*Task objective*
Apart from the pictures, write out the records that follow exactly.
Excerpted records START
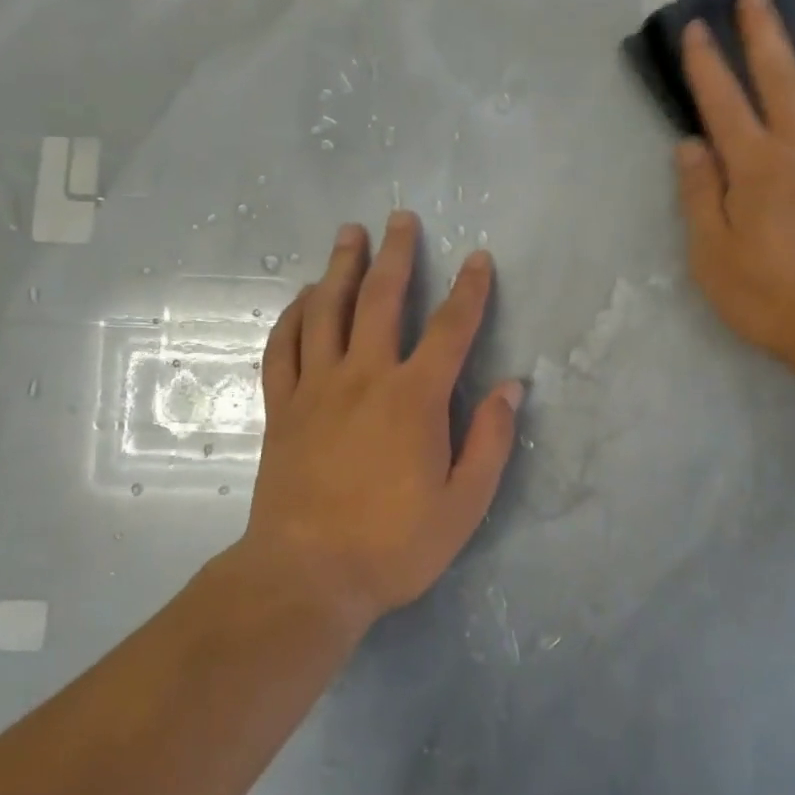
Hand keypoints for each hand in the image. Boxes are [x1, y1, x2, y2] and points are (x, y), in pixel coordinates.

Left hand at [242, 212, 523, 629]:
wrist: (306, 577)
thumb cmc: (393, 544)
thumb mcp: (464, 504)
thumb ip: (491, 441)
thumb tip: (512, 387)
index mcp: (414, 397)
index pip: (451, 328)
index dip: (469, 289)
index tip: (477, 258)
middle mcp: (365, 376)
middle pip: (381, 298)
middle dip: (396, 254)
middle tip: (400, 217)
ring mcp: (317, 387)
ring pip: (327, 310)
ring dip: (340, 267)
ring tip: (348, 234)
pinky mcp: (283, 407)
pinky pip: (283, 347)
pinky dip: (293, 316)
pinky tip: (302, 298)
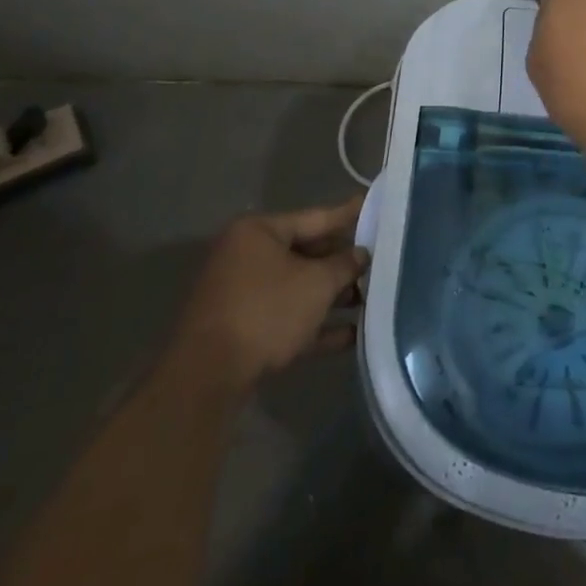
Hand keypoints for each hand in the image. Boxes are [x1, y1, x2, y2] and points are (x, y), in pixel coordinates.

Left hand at [171, 196, 367, 392]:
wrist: (207, 379)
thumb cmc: (265, 312)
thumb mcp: (316, 284)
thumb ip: (344, 265)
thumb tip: (361, 255)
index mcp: (258, 232)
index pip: (314, 217)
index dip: (348, 215)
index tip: (372, 206)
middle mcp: (246, 256)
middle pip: (306, 253)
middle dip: (341, 264)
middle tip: (378, 262)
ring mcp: (241, 295)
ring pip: (297, 288)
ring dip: (331, 297)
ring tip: (370, 301)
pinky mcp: (241, 330)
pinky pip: (286, 318)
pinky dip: (314, 324)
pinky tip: (350, 336)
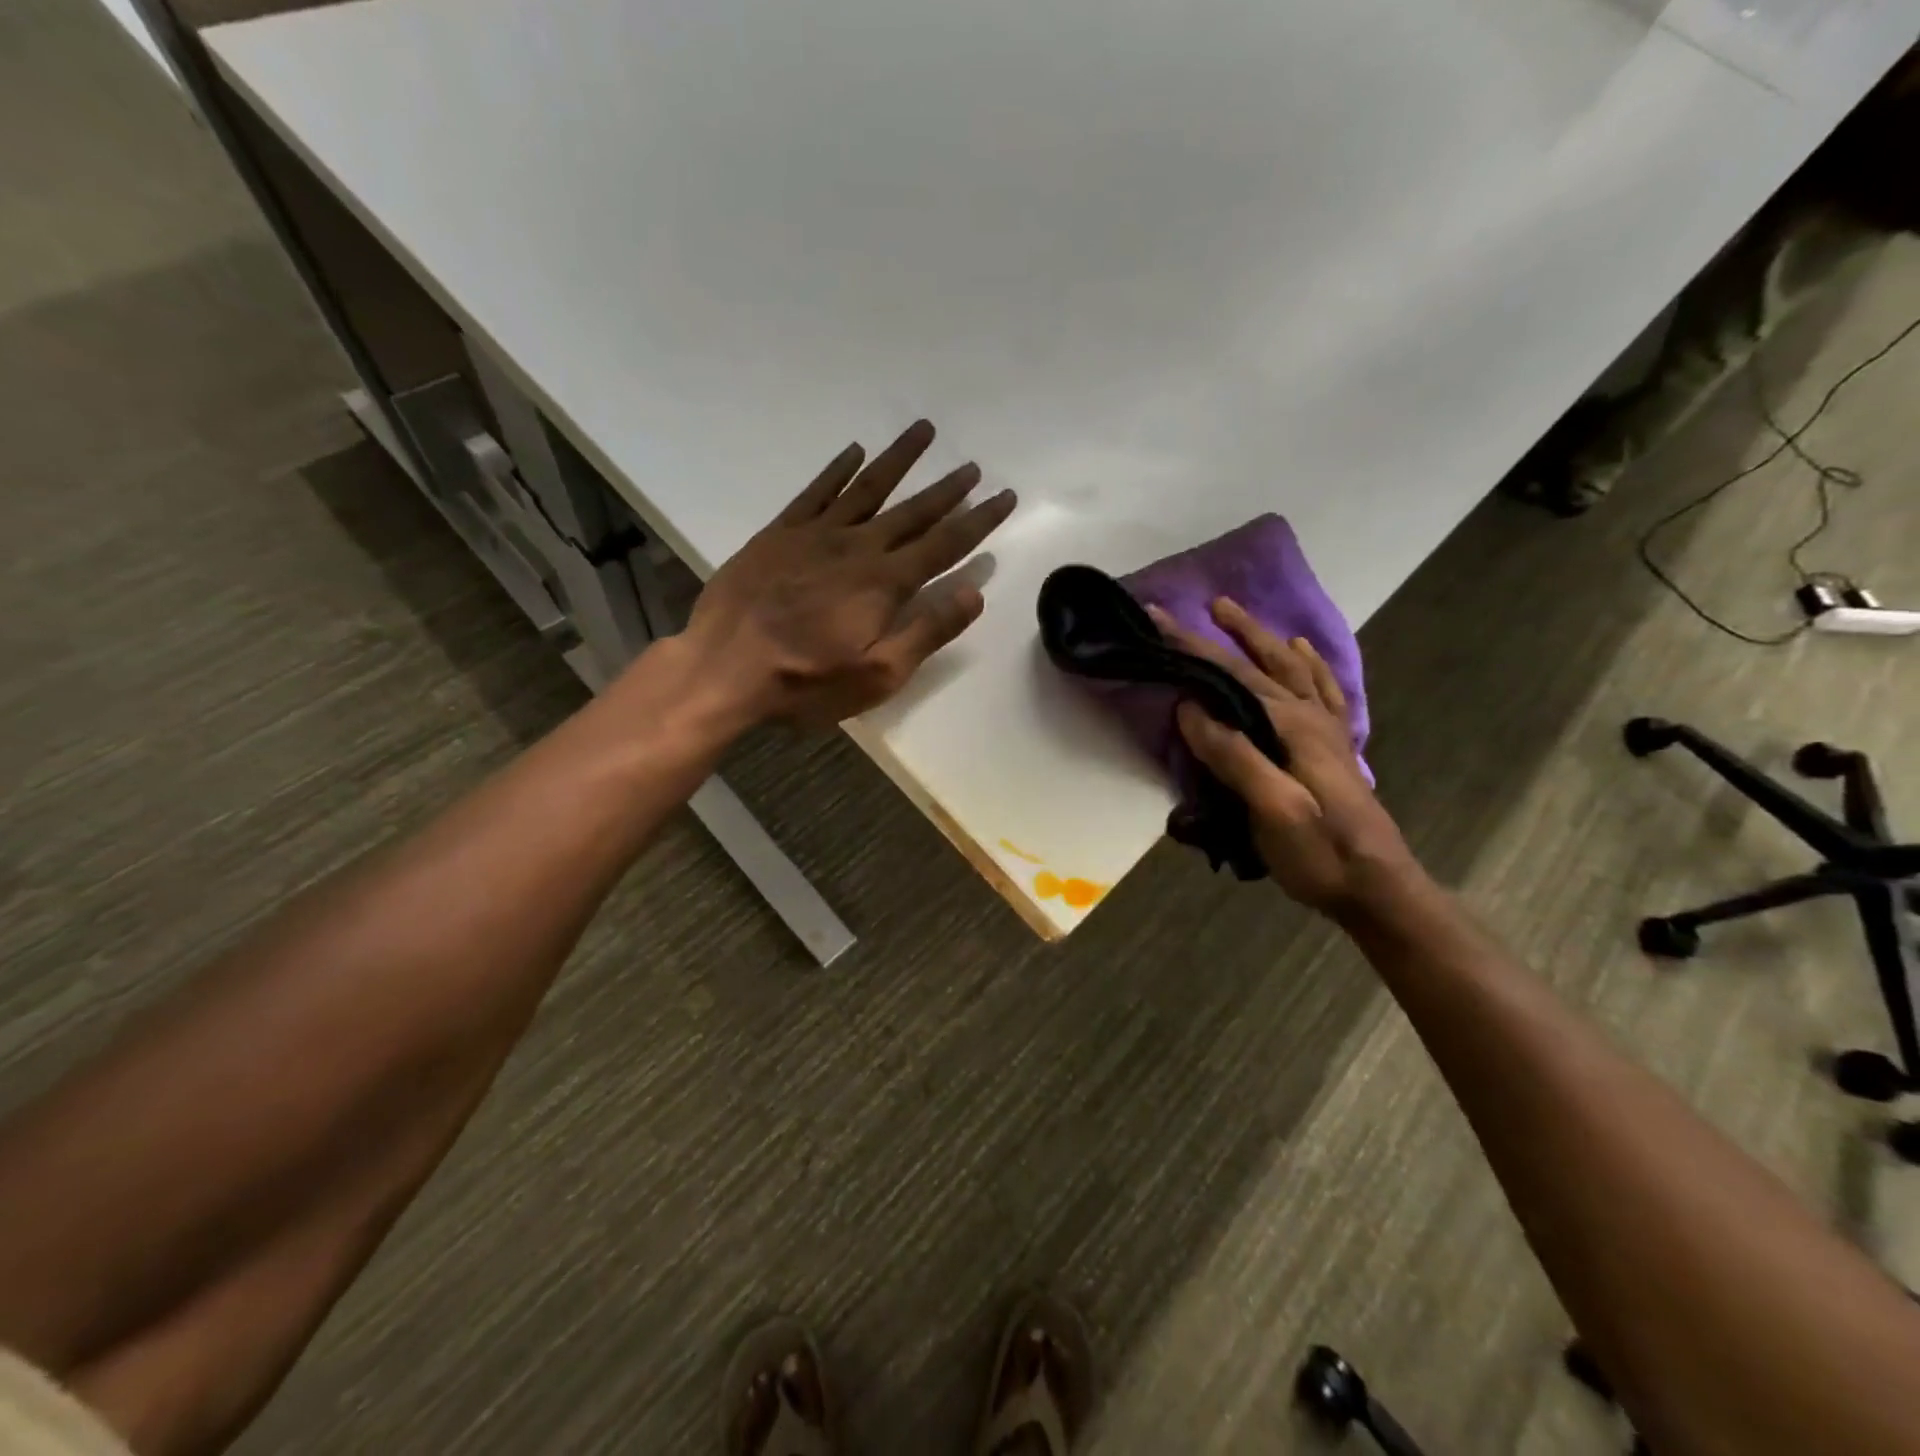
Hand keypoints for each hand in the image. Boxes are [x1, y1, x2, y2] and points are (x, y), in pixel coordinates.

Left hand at [682, 420, 1015, 727]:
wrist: (724, 670)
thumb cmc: (807, 683)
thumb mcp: (879, 674)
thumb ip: (927, 631)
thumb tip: (973, 593)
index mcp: (885, 583)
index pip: (944, 544)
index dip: (978, 520)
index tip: (1004, 496)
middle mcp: (857, 547)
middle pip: (912, 511)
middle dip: (947, 489)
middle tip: (972, 465)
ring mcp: (815, 535)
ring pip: (867, 488)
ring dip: (898, 460)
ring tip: (924, 431)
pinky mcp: (779, 534)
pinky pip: (816, 492)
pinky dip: (838, 469)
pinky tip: (854, 452)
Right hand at [1150, 599, 1422, 917]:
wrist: (1378, 888)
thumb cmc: (1320, 852)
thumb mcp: (1271, 808)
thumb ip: (1234, 755)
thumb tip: (1190, 708)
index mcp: (1292, 726)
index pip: (1233, 676)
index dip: (1194, 647)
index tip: (1159, 619)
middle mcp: (1311, 717)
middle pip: (1265, 663)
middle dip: (1234, 631)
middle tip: (1208, 604)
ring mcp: (1328, 731)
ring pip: (1295, 670)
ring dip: (1267, 640)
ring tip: (1243, 618)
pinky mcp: (1335, 749)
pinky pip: (1324, 692)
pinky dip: (1311, 667)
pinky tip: (1303, 655)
Excerpted records END
*Expected answer*
Hand keypoints for each hand in the image. Boxes are [x1, y1, x2, y2] and points are (x, y), in pixel coordinates.

Left hand at [242, 212, 523, 629]:
wrist: (306, 577)
thumb cmc: (393, 544)
thumb mcp: (464, 504)
thumb ip: (491, 441)
thumb tip: (512, 387)
index mcp: (414, 397)
index pip: (451, 328)
index dip: (469, 289)
index tip: (477, 258)
middle mcp: (365, 376)
middle pip: (381, 298)
middle dip: (396, 254)
middle tip: (400, 217)
ring mcp: (317, 387)
ring pip: (327, 310)
ring dip: (340, 267)
ring tip: (348, 234)
pinky mcp: (283, 407)
pinky pip: (283, 347)
pinky dip: (293, 316)
pinky tip: (302, 298)
Hand keypoints for each hand in the image. Boxes are [x1, y1, x2, y2] and points are (x, y), in pixel coordinates.

Left hand at [171, 196, 367, 392]:
wrist: (207, 379)
thumb cmc: (265, 312)
thumb mcp: (316, 284)
thumb ip: (344, 265)
thumb tip: (361, 255)
index mcp: (258, 232)
index pip: (314, 217)
index dip: (348, 215)
index tip: (372, 206)
middle mcp: (246, 256)
middle pip: (306, 253)
middle dip: (341, 264)
middle tip: (378, 262)
ring mcp: (241, 295)
ring pip: (297, 288)
ring dip: (331, 297)
ring tip: (370, 301)
pinky mcp: (241, 330)
pinky pip: (286, 318)
pinky dip: (314, 324)
pinky tip: (350, 336)
Hand keypoints for each hand in the image. Boxes are [x1, y1, x2, y2] and points are (x, y), in pixel coordinates.

Left hand at [682, 420, 1015, 727]:
wrist: (724, 670)
thumb cmc: (807, 683)
thumb mcp: (879, 674)
thumb ip: (927, 631)
thumb tip: (973, 593)
index mcp: (885, 583)
index pip: (944, 544)
index dip: (978, 520)
index tip: (1004, 496)
middle mcp: (857, 547)
middle pip: (912, 511)
middle dip: (947, 489)
middle tip: (972, 465)
ring mcp: (815, 535)
ring pip: (867, 488)
ring dip: (898, 460)
ring tip: (924, 431)
pinky mcp: (779, 534)
pinky pip: (816, 492)
pinky dip: (838, 469)
pinky tip: (854, 452)
Right hand at [1150, 599, 1422, 917]:
wrist: (1378, 888)
thumb cmc: (1320, 852)
thumb mcp: (1271, 808)
thumb ip: (1234, 755)
thumb tip: (1190, 708)
index mcp: (1292, 726)
index pip: (1233, 676)
index dip: (1194, 647)
index tip: (1159, 619)
middle mcp: (1311, 717)
middle pip: (1265, 663)
middle dip: (1234, 631)
middle tip: (1208, 604)
ring mcp: (1328, 731)
ring pip: (1295, 670)
ring dip: (1267, 640)
ring tip: (1243, 618)
pinky mcp: (1335, 749)
pinky pip: (1324, 692)
pinky dip: (1311, 667)
pinky tip: (1303, 655)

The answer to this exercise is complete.